Inevitably, the child’s relationship with their parents changes; for example, one may move away and the other may become more prominent in their life while finding their own way after the divorce, potentially with less financial resources. The child might find that they have to move to be with a parent and change school. A recent article on parental divorce or separation and children’s mental health said:

“Marital instability presents not a single risk factor, but a cascade of sequelae for children.”

Much of the debate today has focused on helping lawyers and parents to sort things out amicably. I do not think we can disagree with that, but it is what the divorce means to a child in the long term that really matters. We must have their well-being at the centre of all our discussions, which is why these amendments are so important. We need to understand that, when viewed from the perspective of the best interests of the child, our number one priority should be not low-conflict divorce but promoting reconciliation and—where possible —avoiding divorce. The evidence suggests that low-conflict divorce can be more traumatic for children than divorce with conflict. Research by Amato, Loomis and Booth, who use a 12-year longitudinal study, found that the break-up of a low-conflict family is more harmful to a child than that of a high-conflict family. As Harry Benson explained:

“It’s not the ‘high conflict’ divorce that damages children but the low conflict ones. A low conflict relationship that ends in divorce makes no sense to a child. They don’t see it coming. It comes out of the blue.”

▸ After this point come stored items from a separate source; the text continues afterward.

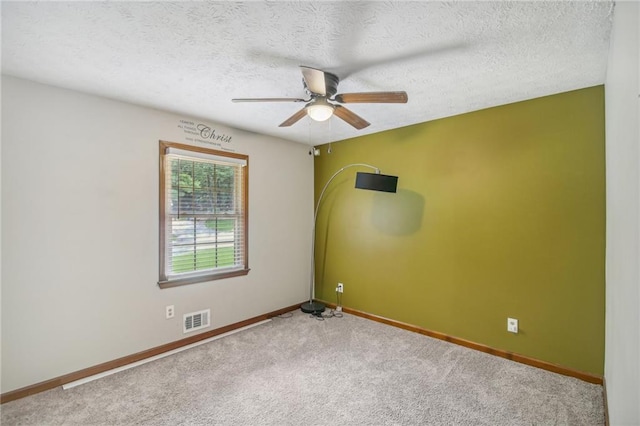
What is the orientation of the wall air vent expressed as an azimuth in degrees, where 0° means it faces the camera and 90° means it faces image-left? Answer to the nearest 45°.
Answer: approximately 315°

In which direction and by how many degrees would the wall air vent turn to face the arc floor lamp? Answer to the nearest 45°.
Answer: approximately 45° to its left
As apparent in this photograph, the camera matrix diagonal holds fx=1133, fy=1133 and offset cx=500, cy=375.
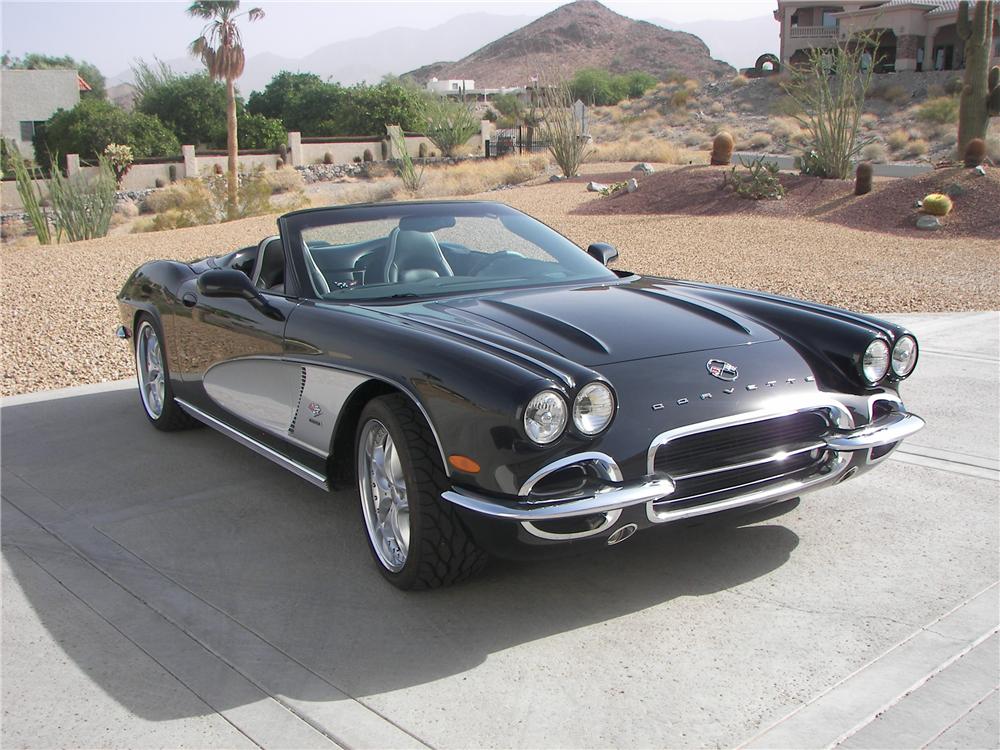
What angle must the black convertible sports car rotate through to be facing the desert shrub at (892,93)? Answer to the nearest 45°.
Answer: approximately 135° to its left

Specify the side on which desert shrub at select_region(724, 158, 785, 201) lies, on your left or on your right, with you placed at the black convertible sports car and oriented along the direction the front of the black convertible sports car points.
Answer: on your left

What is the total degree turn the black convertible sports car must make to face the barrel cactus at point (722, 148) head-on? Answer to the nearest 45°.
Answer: approximately 135° to its left

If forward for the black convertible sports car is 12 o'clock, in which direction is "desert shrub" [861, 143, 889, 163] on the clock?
The desert shrub is roughly at 8 o'clock from the black convertible sports car.

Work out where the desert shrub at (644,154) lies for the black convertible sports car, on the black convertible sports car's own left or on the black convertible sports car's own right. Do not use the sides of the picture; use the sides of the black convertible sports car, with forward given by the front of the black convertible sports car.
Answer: on the black convertible sports car's own left

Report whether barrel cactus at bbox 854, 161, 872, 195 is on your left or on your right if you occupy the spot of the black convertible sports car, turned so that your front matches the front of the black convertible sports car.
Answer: on your left

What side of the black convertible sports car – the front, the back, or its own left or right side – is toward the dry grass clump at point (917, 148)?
left

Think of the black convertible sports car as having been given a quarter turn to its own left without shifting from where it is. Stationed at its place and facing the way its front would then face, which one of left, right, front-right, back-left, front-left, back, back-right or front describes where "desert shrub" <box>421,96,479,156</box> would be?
front-left

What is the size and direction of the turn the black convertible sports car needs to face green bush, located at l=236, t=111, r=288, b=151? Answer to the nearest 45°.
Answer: approximately 135° to its left

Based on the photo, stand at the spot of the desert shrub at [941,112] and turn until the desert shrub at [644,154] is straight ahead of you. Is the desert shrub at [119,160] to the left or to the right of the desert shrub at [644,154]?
right

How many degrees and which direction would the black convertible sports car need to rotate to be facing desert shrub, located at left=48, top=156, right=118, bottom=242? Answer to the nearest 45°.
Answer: approximately 180°

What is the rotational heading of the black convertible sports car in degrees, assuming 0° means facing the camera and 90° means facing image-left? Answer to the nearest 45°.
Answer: approximately 315°

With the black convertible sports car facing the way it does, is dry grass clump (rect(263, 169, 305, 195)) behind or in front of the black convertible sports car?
behind

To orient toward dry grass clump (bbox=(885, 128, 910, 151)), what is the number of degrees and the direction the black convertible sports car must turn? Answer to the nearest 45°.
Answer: approximately 135° to its left

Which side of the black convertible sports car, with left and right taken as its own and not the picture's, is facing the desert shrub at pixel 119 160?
back
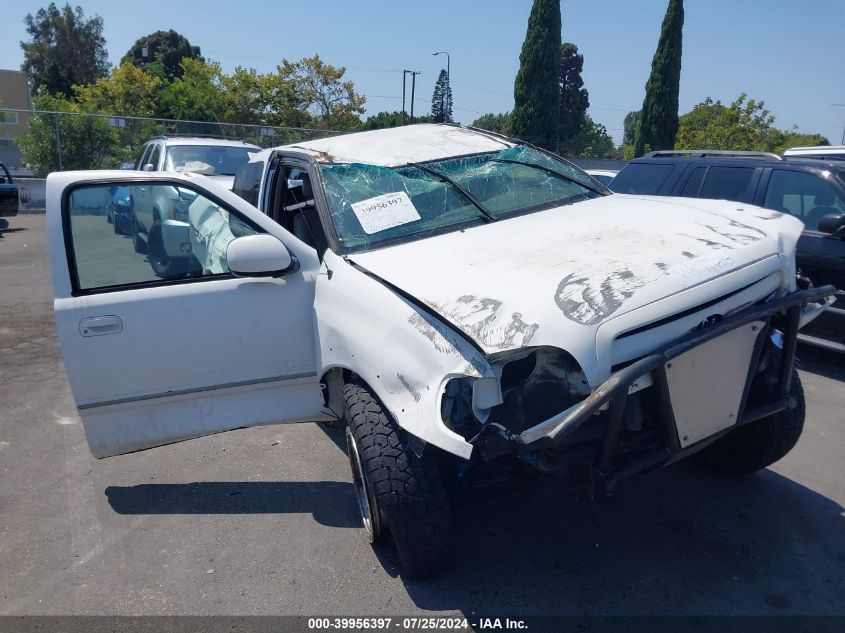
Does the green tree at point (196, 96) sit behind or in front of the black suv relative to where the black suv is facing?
behind

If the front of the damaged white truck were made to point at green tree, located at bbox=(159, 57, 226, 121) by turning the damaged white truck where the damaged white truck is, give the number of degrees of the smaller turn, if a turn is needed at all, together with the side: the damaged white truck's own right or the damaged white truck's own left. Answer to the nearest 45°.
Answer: approximately 135° to the damaged white truck's own left

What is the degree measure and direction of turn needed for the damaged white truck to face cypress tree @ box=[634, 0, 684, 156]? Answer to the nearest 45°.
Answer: approximately 135° to its left

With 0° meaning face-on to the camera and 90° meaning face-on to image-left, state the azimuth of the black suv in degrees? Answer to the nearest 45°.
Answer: approximately 315°

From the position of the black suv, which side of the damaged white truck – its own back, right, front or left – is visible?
left

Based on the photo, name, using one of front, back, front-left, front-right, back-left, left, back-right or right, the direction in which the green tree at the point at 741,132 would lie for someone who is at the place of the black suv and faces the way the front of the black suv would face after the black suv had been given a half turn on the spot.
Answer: front-right

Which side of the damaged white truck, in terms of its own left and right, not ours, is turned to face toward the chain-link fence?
back

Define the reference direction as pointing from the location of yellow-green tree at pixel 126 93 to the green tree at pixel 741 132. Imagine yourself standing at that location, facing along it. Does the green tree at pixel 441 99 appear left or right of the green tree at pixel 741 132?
left

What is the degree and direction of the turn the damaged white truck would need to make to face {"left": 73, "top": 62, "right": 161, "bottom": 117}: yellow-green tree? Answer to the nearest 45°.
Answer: approximately 180°

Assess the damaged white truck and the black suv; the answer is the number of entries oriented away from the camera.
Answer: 0
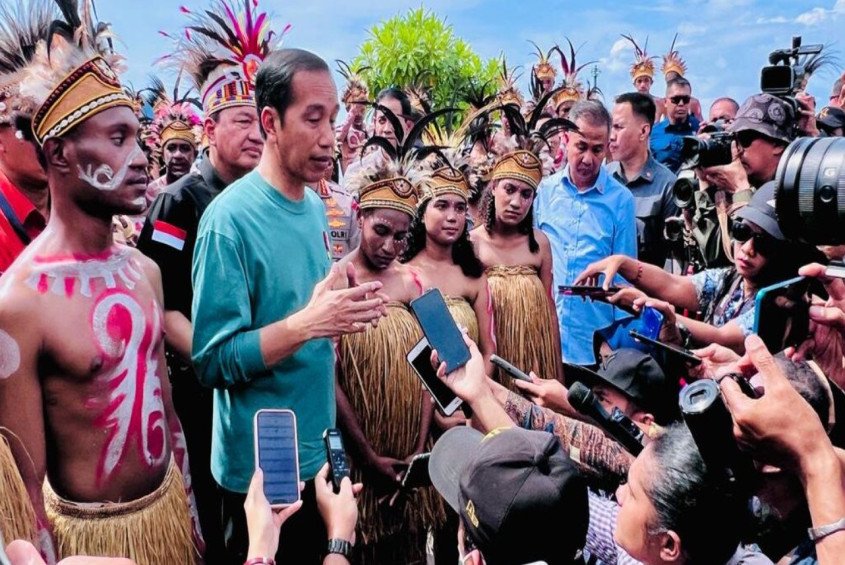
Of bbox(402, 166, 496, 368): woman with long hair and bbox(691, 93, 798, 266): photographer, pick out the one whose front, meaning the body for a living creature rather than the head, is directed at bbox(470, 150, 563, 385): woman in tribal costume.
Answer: the photographer

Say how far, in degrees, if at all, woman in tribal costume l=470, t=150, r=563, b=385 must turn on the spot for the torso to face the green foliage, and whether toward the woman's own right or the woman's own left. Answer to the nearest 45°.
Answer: approximately 180°

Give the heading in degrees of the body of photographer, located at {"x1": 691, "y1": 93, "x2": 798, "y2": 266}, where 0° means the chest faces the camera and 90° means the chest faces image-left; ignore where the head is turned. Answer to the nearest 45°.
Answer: approximately 90°

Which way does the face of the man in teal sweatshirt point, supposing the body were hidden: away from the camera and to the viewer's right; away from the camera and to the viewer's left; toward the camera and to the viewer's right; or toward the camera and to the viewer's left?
toward the camera and to the viewer's right

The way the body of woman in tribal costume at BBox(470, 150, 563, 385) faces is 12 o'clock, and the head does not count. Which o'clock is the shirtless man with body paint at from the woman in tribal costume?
The shirtless man with body paint is roughly at 1 o'clock from the woman in tribal costume.

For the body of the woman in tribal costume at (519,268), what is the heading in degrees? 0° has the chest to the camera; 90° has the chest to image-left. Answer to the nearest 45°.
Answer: approximately 0°

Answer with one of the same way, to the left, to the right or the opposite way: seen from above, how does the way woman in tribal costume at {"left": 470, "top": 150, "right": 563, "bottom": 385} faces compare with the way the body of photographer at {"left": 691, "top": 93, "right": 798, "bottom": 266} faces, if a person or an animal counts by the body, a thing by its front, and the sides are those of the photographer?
to the left

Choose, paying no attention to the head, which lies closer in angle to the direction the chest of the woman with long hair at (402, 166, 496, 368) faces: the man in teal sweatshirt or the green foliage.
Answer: the man in teal sweatshirt
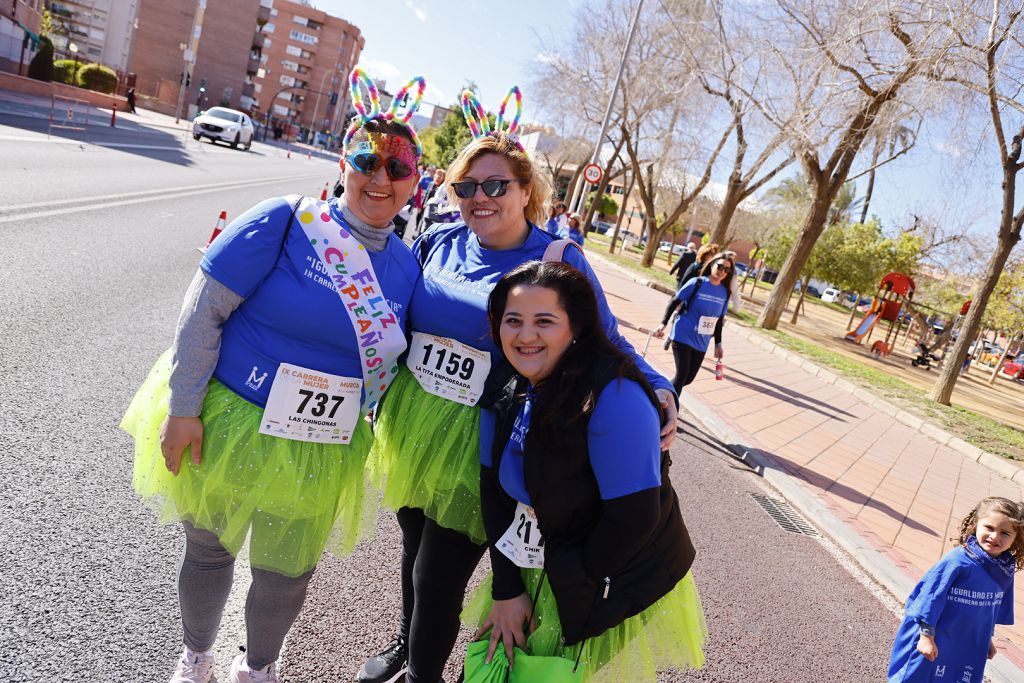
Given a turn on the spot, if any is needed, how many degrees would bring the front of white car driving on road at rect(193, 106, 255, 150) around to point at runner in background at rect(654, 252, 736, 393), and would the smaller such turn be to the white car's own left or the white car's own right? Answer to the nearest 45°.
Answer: approximately 45° to the white car's own left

Social scientist Elizabeth Marquardt, the author of Between Two Worlds: The Inner Lives of Children of Divorces, states that

“two-thirds of divorces end low-conflict marriages, in which the parents divorce because they are unhappy or unfulfilled, or have other problems that are not seriously threatening. The children of low-conflict couples fare worse after divorce because the divorce marks their first exposure to a serious problem. One day, without much warning, their world just falls apart.”

I ask the Government to support these amendments, and call on them to publish their full and detailed family test impact assessment on all aspects of the Bill, and particularly its impact on children. I commend these amendments—without which there would have been no focused debate on children—to this House.